Let $\mathbf{s} = (s_0, s_1, s_2, \ldots), s_i > 2$, be a sequence and let $\Delta_{\mathbf{s}}$ be the set of all sequences of nonnegative integers $\mathbf{a} = (a_0, a_1, a_2, \ldots)$ such that $a_i < s_i$. Let $\alpha_{\mathbf{s}}: \Delta_{\mathbf{s}} \to \Delta_{\mathbf{s}}$ be an addition by element $(1, 0, 0, \ldots)$ with carry over to the right, i.e. $\alpha_{\mathbf{s}}(x_0, x_1, x_2, \ldots) = (z_0, z_1, z_2, \ldots)$, where $z_0 = x_0 + t_0 \mod{s_0}, z_k = x_k + t_{k} \mod{s_k}$, where $t_0 = 1$ and $t_k = 0$ if $x_{k-1} + t_{k-1} < s_{k - 1}$ and $t_k = 1$ otherwise. The system $(\Delta_{\mathbf{s}}, \alpha_{\mathbf{s}})$ is called odometer.
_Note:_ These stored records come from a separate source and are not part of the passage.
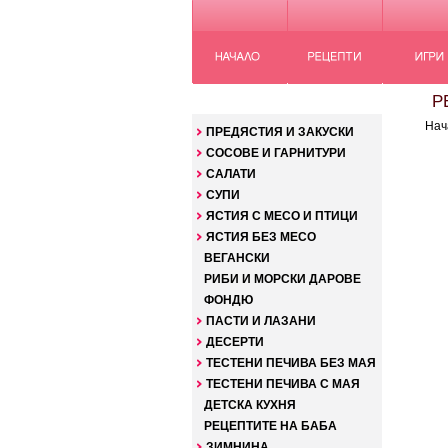
КАТЕГОРИИ
РЕ
Нач
ПРЕДЯСТИЯ И ЗАКУСКИ
СОСОВЕ И ГАРНИТУРИ
САЛАТИ
СУПИ
ЯСТИЯ С МЕСО И ПТИЦИ
ЯСТИЯ БЕЗ МЕСО
ВЕГАНСКИ
РИБИ И МОРСКИ ДАРОВЕ
ФОНДЮ
ПАСТИ И ЛАЗАНИ
ДЕСЕРТИ
ТЕСТЕНИ ПЕЧИВА БЕЗ МАЯ
ТЕСТЕНИ ПЕЧИВА С МАЯ
ДЕТСКА КУХНЯ
РЕЦЕПТИТЕ НА БАБА
ЗИМНИНА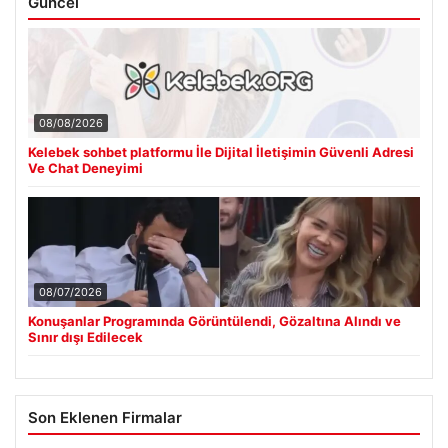
Güncel
08/08/2026
Kelebek sohbet platformu İle Dijital İletişimin Güvenli Adresi
Ve Chat Deneyimi
08/07/2026
Konuşanlar Programında Görüntülendi, Gözaltına Alındı ve
Sınır dışı Edilecek
Son Eklenen Firmalar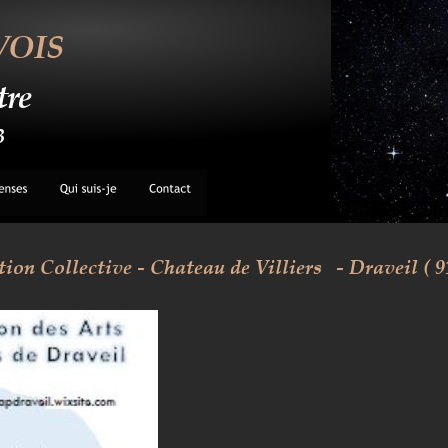
VOIS
tre
3
tion Collective - Chateau de Villiers 
- Draveil ( 91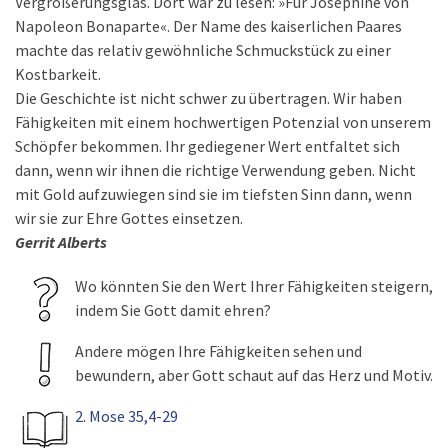
Vergrößerungsglas. Dort war zu lesen: »Für Josephine von
Napoleon Bonaparte«. Der Name des kaiserlichen Paares
machte das relativ gewöhnliche Schmuckstück zu einer
Kostbarkeit.
Die Geschichte ist nicht schwer zu übertragen. Wir haben
Fähigkeiten mit einem hochwertigen Potenzial von unserem
Schöpfer bekommen. Ihr gediegener Wert entfaltet sich
dann, wenn wir ihnen die richtige Verwendung geben. Nicht
mit Gold aufzuwiegen sind sie im tiefsten Sinn dann, wenn
wir sie zur Ehre Gottes einsetzen.
Gerrit Alberts
Wo könnten Sie den Wert Ihrer Fähigkeiten steigern,
indem Sie Gott damit ehren?
Andere mögen Ihre Fähigkeiten sehen und
bewundern, aber Gott schaut auf das Herz und Motiv.
2. Mose 35,4-29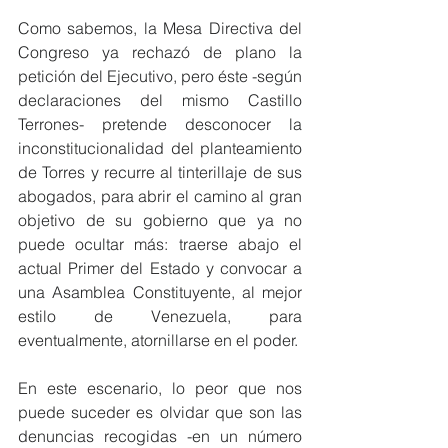
Como sabemos, la Mesa Directiva del 
Congreso ya rechazó de plano la 
petición del Ejecutivo, pero éste -según 
declaraciones del mismo Castillo 
Terrones- pretende desconocer la 
inconstitucionalidad del planteamiento 
de Torres y recurre al tinterillaje de sus 
abogados, para abrir el camino al gran 
objetivo de su gobierno que ya no 
puede ocultar más: traerse abajo el 
actual Primer del Estado y convocar a 
una Asamblea Constituyente, al mejor 
estilo de Venezuela, para 
eventualmente, atornillarse en el poder.
En este escenario, lo peor que nos 
puede suceder es olvidar que son las 
denuncias recogidas -en un número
I was told that odometers have some applications in generating algebraic structures, formal algorithms and some other programming stuff, but noone gave me some actual usage. I can hardly imagine what exactly are odometers used for.
It would be very helpful if anyone could give some actual usage of odometers, because they look very interesting to me, but I like to study concepts that I can imagine using in some way.
Hopefully this is not offtopic.